** Brano citato **
────────

Sabato sera sono uscito che iniziava a far buio, aria aperta dopo una giornata passata in casa. C’era un cielo tardo-estivo che aveva appena smesso di gocciolare, e il blu scuro della notte che si faceva strada portava con sé domande su quale fosse la migliore colonna sonora per accompagnarlo.

Per qualche motivo, l’atmosfera mi ha fatto ripensare a quel classico all-encompassing jungle che è Timeless di Goldie, forse per quel senso di sorpresa e attesa che porta con sé una sinfonia di 21 minuti per breakbeats a pioggia, orchestra e vocalità soul.

Dieci anni fa questo non sarebbe successo. Testa, cuore e gambe avrebbero immediatamente suggerito malinconiche chitarre indie-rock, tutt’al più i nuvoloni del Neil Young di See The Sky About To Rain. Però, nel frattempo, ho scoperto di avere un corpo e improvvisamente sono arrivati jazz e funk, groove e dance.

────────

** Dati forniti **
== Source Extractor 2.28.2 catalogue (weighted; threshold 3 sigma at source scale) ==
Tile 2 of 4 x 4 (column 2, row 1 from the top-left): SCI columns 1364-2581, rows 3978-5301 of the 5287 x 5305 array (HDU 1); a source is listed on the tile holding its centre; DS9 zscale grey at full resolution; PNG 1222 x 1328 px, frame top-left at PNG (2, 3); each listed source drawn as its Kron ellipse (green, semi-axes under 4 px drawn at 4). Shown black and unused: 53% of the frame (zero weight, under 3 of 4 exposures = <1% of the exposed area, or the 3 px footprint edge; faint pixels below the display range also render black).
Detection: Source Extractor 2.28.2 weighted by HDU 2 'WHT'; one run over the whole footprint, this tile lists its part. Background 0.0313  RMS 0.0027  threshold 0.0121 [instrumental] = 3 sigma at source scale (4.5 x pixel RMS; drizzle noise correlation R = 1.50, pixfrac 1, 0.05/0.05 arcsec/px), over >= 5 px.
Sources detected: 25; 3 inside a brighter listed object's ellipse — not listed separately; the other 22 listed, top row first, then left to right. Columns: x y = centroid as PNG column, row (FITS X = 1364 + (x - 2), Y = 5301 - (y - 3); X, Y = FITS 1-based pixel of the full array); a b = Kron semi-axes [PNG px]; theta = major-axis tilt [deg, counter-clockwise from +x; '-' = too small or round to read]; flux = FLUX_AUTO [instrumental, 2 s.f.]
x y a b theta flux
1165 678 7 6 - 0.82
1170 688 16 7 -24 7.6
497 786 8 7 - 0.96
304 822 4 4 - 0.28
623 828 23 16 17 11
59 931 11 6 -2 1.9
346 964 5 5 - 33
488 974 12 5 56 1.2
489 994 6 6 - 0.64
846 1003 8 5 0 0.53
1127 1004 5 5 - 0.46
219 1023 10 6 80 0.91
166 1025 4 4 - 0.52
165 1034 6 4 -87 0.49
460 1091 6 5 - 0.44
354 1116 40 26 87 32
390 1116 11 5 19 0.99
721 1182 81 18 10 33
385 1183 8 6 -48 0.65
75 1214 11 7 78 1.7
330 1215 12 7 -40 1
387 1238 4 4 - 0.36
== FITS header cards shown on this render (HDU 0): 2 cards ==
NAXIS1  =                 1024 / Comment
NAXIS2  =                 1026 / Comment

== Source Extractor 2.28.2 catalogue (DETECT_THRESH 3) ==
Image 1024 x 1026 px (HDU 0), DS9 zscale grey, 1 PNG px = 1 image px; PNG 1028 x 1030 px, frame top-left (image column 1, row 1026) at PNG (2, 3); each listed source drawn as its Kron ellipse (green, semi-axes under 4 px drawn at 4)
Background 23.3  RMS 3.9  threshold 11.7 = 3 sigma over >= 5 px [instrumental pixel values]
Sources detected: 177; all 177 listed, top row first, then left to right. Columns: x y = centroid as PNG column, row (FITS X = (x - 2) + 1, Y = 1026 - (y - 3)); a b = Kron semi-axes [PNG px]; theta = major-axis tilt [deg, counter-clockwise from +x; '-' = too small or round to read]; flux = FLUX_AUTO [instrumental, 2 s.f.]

────────

** Istruzioni **
a. Nel brano sul sabato sera, quale opera di Goldie torna in mente a chi scrive?
b. Riprendi il brano sul sabato sera e proseguilo da dove si interrompe.

** Risultati **
a. Timeless, la sinfonia jungle di 21 minuti.

b.
Per questo oggi vi regalo cinque brani elettronici – in senso lato: c’è veramente di tutto, qui dentro – che suonano come se la notte si potesse creare, vivere, respirare.


Caterina Barbieri | Fantas (10:32)

“Sono sempre stata affascinata dalle qualità ipnotiche del suono, del suo potere di alterare, potenziare, riconfigurare le percezioni umane, di tempo e spazio. Mi interessava trasformare la computazione da tecnica formale, da automatismo, in un processo creativo in grado di indurre allucinazioni percettive e in ultimo un senso di estasi, contemplazione, trance” (da un’intervista a Rumore, maggio 2019)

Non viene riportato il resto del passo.